#### GIVEN DATA ####
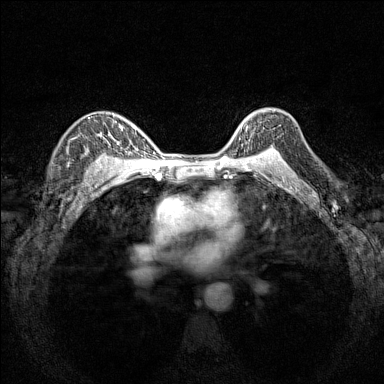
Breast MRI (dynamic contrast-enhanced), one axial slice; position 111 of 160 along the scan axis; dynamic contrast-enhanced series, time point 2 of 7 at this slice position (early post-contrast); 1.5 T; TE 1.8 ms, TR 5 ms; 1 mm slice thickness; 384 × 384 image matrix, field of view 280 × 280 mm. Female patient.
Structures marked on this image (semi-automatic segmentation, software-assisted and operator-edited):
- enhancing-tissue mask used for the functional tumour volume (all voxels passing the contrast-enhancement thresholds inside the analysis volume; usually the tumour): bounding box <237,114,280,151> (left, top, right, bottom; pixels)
####
#### GIVEN DATA ####
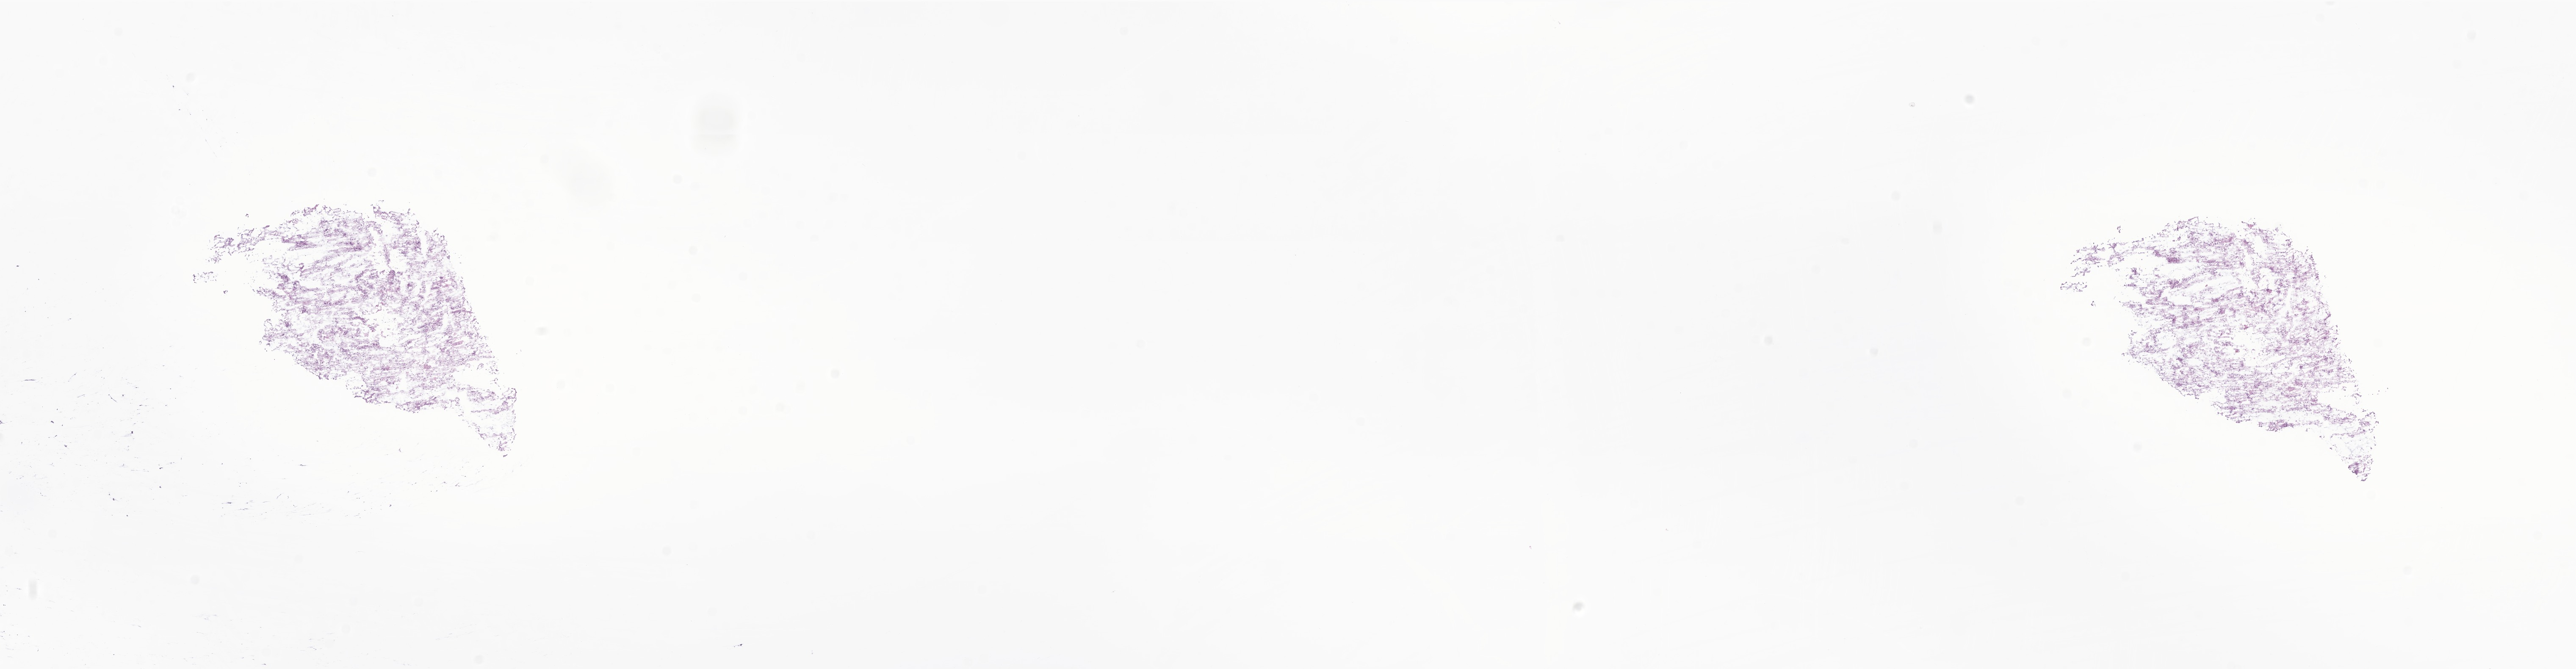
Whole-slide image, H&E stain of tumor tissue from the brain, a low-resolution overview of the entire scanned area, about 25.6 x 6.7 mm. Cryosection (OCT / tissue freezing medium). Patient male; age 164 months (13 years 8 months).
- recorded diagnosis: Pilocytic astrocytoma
####
TASK DETAILS:
Only the lines containing the string "tissue" are needed; pull them out of the records.

YOUR RESPONSE:
- enhancing-tissue mask used for the functional tumour volume (all voxels passing the contrast-enhancement thresholds inside the analysis volume; usually the tumour): bounding box <237,114,280,151> (left, top, right, bottom; pixels)
Whole-slide image, H&E stain of tumor tissue from the brain, a low-resolution overview of the entire scanned area, about 25.6 x 6.7 mm. Cryosection (OCT / tissue freezing medium). Patient male; age 164 months (13 years 8 months).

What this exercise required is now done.